## What you will do
For each statement, answer yes or no according to the text on grief work in counseling, and quote the words of the text that decide it. 1. The writer teaches the Kubler-Ross model in domestic violence groups. 2. The writer's father died in 1976. 3. Most men receive thorough training in grieving.

## Page excerpt
Grief work is often an important aspect of counseling.

I have worked with many perpetrators of domestic violence (mostly male) who have significant amounts of loss that have never been grieved; fathers who have lost sons, sons who have lost fathers to work, booze, divorce, drugs, veterans dealing with survivors guilt, husbands who have lost families to divorce and on and on.

Most men get no training in grieving and therefore do it very poorly. Terrance Real in his best seller "I Don't Want to Talk About It" speaks to the cost of no or poor grieving for men and those of us around men.

There are any number of ways to approach grief work.

In my domestic violence groups I teach the Kubler-Ross model and its stages so that clients get the sense that there is a rhyme and reason to grief, a beginning and an end to what might seem to be a rather chaotic experience, and that healing, trust, and even hope are possible subsequent to the grief work.

Most importantly I teach that grief not done casts a pall over the future of trust, because of the abandonment fears.

For example, many men enter into a relationship with a naive sense of what will happen, expecting a Prince Charming and Cinderella experience. If Cinderella leaves them, and the grief work is not done about both the loss of the Prince Charming/Cinderella ideal and the actual woman, then men will be very unlikely to offer trust in a relationship down the road.

A lack of trust means little closeness.

I make it very safe in the group for men to touch their pain, and to experience sadness and even an upwelling of tears, just so they get the experience that grief can be a part of an ongoing productive life.

Grief does not have to take over and consume them, which is a fear for some.

I want them to learn to make room in their lives for attending to grief, like they schedule church or a workout or time with the kids, and that the ultimate payoff for them is the ability to engage in deep meaningful relationships with others with the knowledge that any relationship or life can and does end, and there will be pain at the end, and the risk of that pain is very much worth the payoffs from engaged and deep relationship.

I illustrate that with a sense of how I attend to my own grief, by making a mental visit to the graves of my departed mother, father, and brother during my regular prayer time, to remember then and to honor my memory of them.

When I visit Kansas, where they are all buried, I make it a point to go to the graves, and spend time grieving. Simply by acknowledging the sorrow I feel about loosing them, and my father died in 1971, my mom in 1976, makes it easier for me to remember what is going on with my son as he grows up and to make sure he gets blessed frequently.

Many men will speak of similar behaviors.

And in therapy groups, it is very possible to create a simple funeral ceremony with a ritual burial of a symbol of the loss so that the participant creating the funeral for him or herself can feel the depth of the pain and clear it with tears, or artwork, or anger.

Frequently, an individual participant will be able to move through all the stages of the Kubler-Ross model, including anger at the deceased, themselves, and even the Higher Power for allowing it, and then move into the tears for a very effective cathart.

Upon completion of that, there is often a strong feeling of relief, and an opportunity to to do artwork or journaling to concretize the experience.

The end result of that kind of grief work is that clients have an experience of how to do the an intense experience of grief, and can then manage subsequent experiences, moving them to a healing conclusion.

## Excerpted records

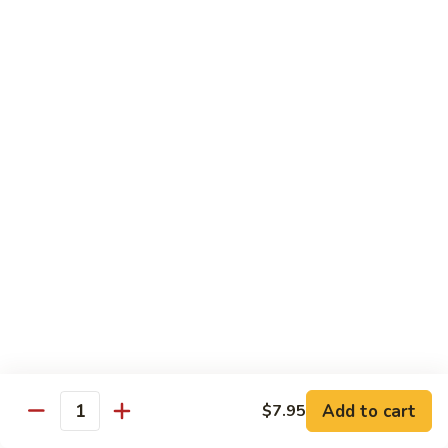
Chicken
Chicken Tikka Biryani
Tikka
Biryani
saffron rice cooked with boneless grilled chicken (white
meat)
$19.95
Shrimp
Shrimp Biryani
Biryani
$21.95
EXTRA
EXTRA RICE
RICE
$3.95
EGG
EGG BIRYANI
BIRYANI
Add to cart
$7.95
Quantity
$19.95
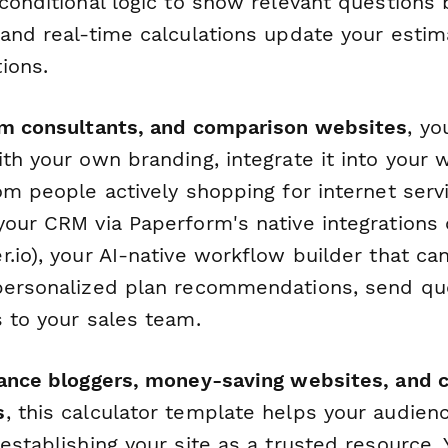
 conditional logic to show relevant questions
 and real-time calculations update your esti
ions.
om consultants, and comparison websites
, y
th your own branding, integrate it into your 
om people actively shopping for internet serv
your CRM via Paperform's native integrations 
.io), your AI-native workflow builder that ca
personalized plan recommendations, send quo
s to your sales team.
nance bloggers, money-saving websites, and
s
, this calculator template helps your audie
 establishing your site as a trusted resource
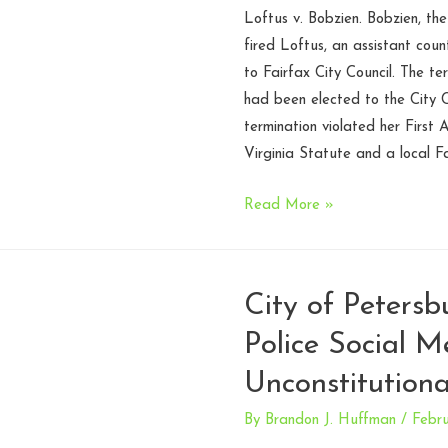
encouraged
Loftus v. Bobzien. Bobzien, the
citizen
fired Loftus, an assistant cou
complaint
to Fairfax City Council. The te
–
had been elected to the City C
Fourth
termination violated her First 
Circuit
Virginia Statute and a local F
Assistant
Read More »
county
attorney
properly
City of Petersb
terminated
Police Social M
for
election
Unconstitutiona
to
city
By
Brandon J. Huffman
/
Febru
council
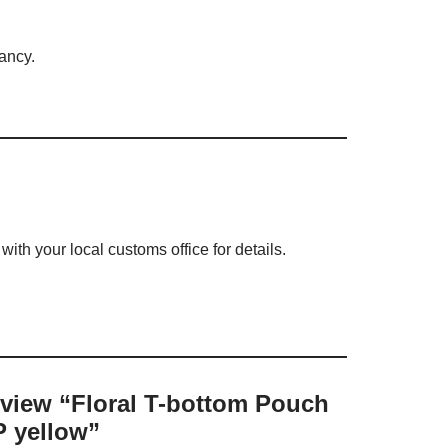
rancy.
ith your local customs office for details.
review “Floral T-bottom Pouch
 yellow”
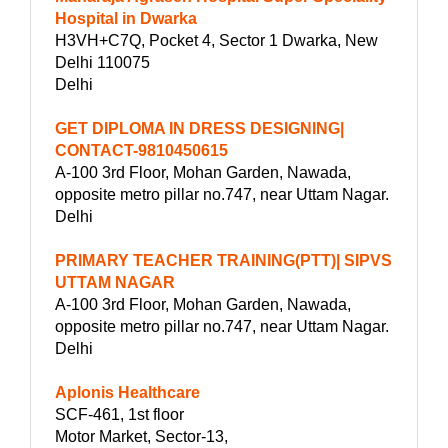
Hospital in Dwarka
H3VH+C7Q, Pocket 4, Sector 1 Dwarka, New
Delhi 110075
Delhi
GET DIPLOMA IN DRESS DESIGNING|
CONTACT-9810450615
A-100 3rd Floor, Mohan Garden, Nawada,
opposite metro pillar no.747, near Uttam Nagar.
Delhi
PRIMARY TEACHER TRAINING(PTT)| SIPVS
UTTAM NAGAR
A-100 3rd Floor, Mohan Garden, Nawada,
opposite metro pillar no.747, near Uttam Nagar.
Delhi
Aplonis Healthcare
SCF-461, 1st floor
Motor Market, Sector-13,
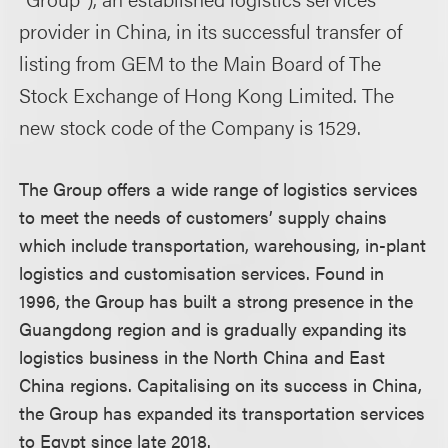
provider in China, in its successful transfer of
listing from GEM to the Main Board of The
Stock Exchange of Hong Kong Limited. The
new stock code of the Company is 1529.
The Group offers a wide range of logistics services
to meet the needs of customers’ supply chains
which include transportation, warehousing, in-plant
logistics and customisation services. Found in
1996, the Group has built a strong presence in the
Guangdong region and is gradually expanding its
logistics business in the North China and East
China regions. Capitalising on its success in China,
the Group has expanded its transportation services
to Egypt since late 2018.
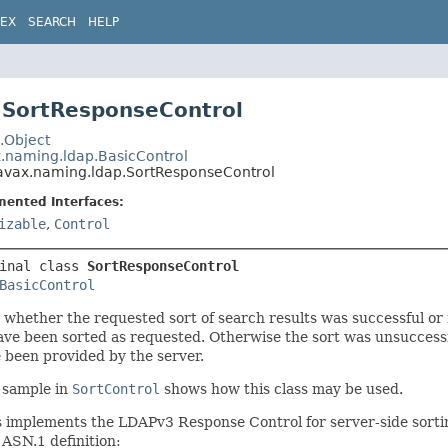
DEX
SEARCH
HELP
 SortResponseControl
.Object
x.naming.ldap.BasicControl
avax.naming.ldap.SortResponseControl
mented Interfaces:
izable
,
Control
inal class 
SortResponseControl
BasicControl
 whether the requested sort of search results was successful or
ave been sorted as requested. Otherwise the sort was unsuccessfu
 been provided by the server.
 sample in
SortControl
shows how this class may be used.
s implements the LDAPv3 Response Control for server-side sorti
 ASN.1 definition:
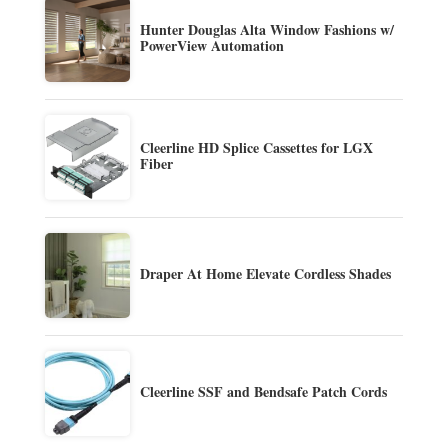
Hunter Douglas Alta Window Fashions w/
PowerView Automation
Cleerline HD Splice Cassettes for LGX
Fiber
Draper At Home Elevate Cordless Shades
Cleerline SSF and Bendsafe Patch Cords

## Task result
1. Yes: "In my domestic violence groups I teach the Kubler-Ross model and its stages"
2. No: "my father died in 1971, my mom in 1976"
3. No: "Most men get no training in grieving and therefore do it very poorly."